Nutritional Information:
The following table outlines the nutritional profile of raw boneless fresh pork loin top loin (roasts):
| Nutrient | Amount per 100g | 
|---|---|
| Energy | 132 kcal | 
| Protein | 22.39 g | 
| Total Fat | 4.06 g | 
| Saturated Fat | 1.248 g | 
| Carbohydrates | 0.0 g | 
| Fiber | 0.0 g | 
| Sugar | 0.0 g | 
| Calcium | 5.0 mg | 
| Iron | 0.54 mg | 
| Magnesium | 26 mg | 
| Phosphorus | 225 mg | 
| Potassium | 374 mg | 
| Sodium | 49.0 mg | 
| Zinc | 1.8 mg | 
| Copper | 0.058 mcg | 
| Manganese | 0.007 mg | 
| Selenium | 27.7 mcg | 
| Vitamin C | 0.0 mg | 
| Thiamin (B1) | 0.443 mg | 
| Riboflavin (B2) | 0.187 mg | 
| Niacin (B3) | 5.745 mg | 
| Vitamin B6 | 0.755 mg | 
| Folate | 0.0 mcg | 
| Vitamin B12 | 0.51 mcg | 
| Vitamin A | 0.0 mcg | 
| Vitamin E | 0.13 mg | 
| Vitamin D2 | 0.4 mcg | 
Allergen Information:
Fresh pork loin top loin (roasts), being a single meat product, is naturally free from common allergens such as gluten, dairy, nuts, and soy. However, it is always important to check for any cross-contamination risks if purchasing pre-packaged or processed products.
Dietary Preferences:
This cut of pork is suitable for several dietary preferences:
- Low-carb: With zero carbohydrates, this cut is an excellent choice for keto or low-carb diets.

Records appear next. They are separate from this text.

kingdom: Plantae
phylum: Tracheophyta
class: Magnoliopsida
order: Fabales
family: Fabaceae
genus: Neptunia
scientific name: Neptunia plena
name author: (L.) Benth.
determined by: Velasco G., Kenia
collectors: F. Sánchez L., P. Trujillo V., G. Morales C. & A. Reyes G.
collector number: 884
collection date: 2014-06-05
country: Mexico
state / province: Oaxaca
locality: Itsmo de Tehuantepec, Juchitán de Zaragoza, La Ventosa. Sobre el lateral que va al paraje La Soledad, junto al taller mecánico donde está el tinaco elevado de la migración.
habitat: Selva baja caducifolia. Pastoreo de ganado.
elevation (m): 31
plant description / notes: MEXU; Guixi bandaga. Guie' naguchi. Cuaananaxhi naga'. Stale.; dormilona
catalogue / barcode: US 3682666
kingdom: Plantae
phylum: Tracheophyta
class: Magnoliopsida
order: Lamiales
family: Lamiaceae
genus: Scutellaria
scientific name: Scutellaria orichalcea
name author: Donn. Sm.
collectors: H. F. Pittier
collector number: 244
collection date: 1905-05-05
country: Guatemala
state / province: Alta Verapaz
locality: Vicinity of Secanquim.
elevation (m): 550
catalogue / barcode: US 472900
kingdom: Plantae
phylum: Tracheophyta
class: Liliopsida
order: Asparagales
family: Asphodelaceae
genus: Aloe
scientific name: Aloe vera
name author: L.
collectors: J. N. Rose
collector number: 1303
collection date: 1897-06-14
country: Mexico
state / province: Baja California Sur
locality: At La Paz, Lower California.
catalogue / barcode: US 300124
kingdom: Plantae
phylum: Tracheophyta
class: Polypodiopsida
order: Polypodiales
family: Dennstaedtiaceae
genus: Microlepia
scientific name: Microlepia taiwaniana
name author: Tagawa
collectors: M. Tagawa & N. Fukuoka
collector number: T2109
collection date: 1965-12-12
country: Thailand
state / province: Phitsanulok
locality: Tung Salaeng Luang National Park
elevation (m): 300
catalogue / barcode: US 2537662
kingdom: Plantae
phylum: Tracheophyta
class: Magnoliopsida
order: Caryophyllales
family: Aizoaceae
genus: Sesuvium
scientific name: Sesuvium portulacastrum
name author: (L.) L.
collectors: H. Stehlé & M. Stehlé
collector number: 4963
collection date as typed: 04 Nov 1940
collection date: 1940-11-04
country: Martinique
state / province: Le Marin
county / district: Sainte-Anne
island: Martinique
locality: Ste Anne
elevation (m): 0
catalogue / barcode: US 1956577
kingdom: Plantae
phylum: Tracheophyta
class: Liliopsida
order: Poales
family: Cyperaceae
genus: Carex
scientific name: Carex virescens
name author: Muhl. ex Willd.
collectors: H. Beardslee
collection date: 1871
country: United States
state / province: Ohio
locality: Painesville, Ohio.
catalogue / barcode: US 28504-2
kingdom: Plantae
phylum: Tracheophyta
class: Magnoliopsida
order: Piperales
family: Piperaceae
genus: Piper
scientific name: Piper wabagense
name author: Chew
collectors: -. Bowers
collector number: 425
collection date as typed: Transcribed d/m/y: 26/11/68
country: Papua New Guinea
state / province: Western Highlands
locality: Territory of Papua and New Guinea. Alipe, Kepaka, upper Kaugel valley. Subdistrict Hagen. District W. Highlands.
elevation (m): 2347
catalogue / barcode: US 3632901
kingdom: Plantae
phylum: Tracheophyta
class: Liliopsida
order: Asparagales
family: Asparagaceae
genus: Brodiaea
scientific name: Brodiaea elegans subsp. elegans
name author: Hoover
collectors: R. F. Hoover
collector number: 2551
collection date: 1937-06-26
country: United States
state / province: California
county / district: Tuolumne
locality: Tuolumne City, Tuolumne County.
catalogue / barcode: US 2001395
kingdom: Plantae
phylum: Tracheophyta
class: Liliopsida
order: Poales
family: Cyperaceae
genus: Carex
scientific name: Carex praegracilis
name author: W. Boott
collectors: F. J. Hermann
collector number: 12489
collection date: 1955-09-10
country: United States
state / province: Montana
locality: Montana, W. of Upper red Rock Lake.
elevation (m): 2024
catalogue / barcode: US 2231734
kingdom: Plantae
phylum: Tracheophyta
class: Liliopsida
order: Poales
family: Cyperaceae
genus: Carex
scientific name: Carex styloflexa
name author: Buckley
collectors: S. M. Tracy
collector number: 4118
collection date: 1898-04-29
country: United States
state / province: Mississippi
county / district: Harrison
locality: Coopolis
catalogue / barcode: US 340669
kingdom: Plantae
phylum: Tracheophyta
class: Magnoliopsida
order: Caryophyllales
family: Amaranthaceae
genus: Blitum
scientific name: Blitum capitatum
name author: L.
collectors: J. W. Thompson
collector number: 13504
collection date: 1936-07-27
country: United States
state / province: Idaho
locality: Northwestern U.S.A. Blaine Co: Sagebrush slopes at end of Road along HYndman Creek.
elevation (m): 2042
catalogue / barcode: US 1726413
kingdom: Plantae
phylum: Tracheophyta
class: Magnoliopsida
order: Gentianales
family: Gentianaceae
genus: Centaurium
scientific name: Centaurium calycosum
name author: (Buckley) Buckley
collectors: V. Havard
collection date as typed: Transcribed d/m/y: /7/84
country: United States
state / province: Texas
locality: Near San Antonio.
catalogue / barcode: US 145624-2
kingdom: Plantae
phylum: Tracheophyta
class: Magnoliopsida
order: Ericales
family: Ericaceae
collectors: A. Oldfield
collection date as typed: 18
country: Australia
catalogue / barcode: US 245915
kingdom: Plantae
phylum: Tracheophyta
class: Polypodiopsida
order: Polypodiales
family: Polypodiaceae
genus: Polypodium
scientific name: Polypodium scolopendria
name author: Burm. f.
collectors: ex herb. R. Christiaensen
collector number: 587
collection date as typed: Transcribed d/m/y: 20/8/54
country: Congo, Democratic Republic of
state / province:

- High-protein: It provides a substantial amount of protein, making it ideal for muscle-building or high-protein diets.
- Gluten-free: Naturally gluten-free, making it safe for individuals with gluten intolerance or celiac disease.
- Low-fat: The pork loin top loin is relatively low in fat, especially when compared to other pork cuts, making it a good option for those monitoring fat intake.
Cooking Advice:
Fresh pork loin top loin (roasts) can be roasted, grilled, or even slow-cooked for a tender and flavorful dish. When roasting, it is advisable to season the pork with herbs, spices, and a bit of olive oil to enhance its natural flavor. It’s essential to cook the pork to an internal temperature of 145°F (63°C) for optimal tenderness and safety. Allow the roast to rest for 5-10 minutes before slicing to retain its juiciness.
Conclusion:
Boneless fresh pork loin top loin (roasts) is a lean, protein-rich meat that is versatile enough for various cooking methods, whether you’re preparing a simple roast or using it as the centerpiece of a complex dish. With its low fat content and rich nutrient profile, it is an excellent choice for health-conscious eaters and those following specific dietary preferences. Whether you’re serving it at a family gathering or preparing a quick weeknight dinner, this cut offers both flavor and nutrition in every bite.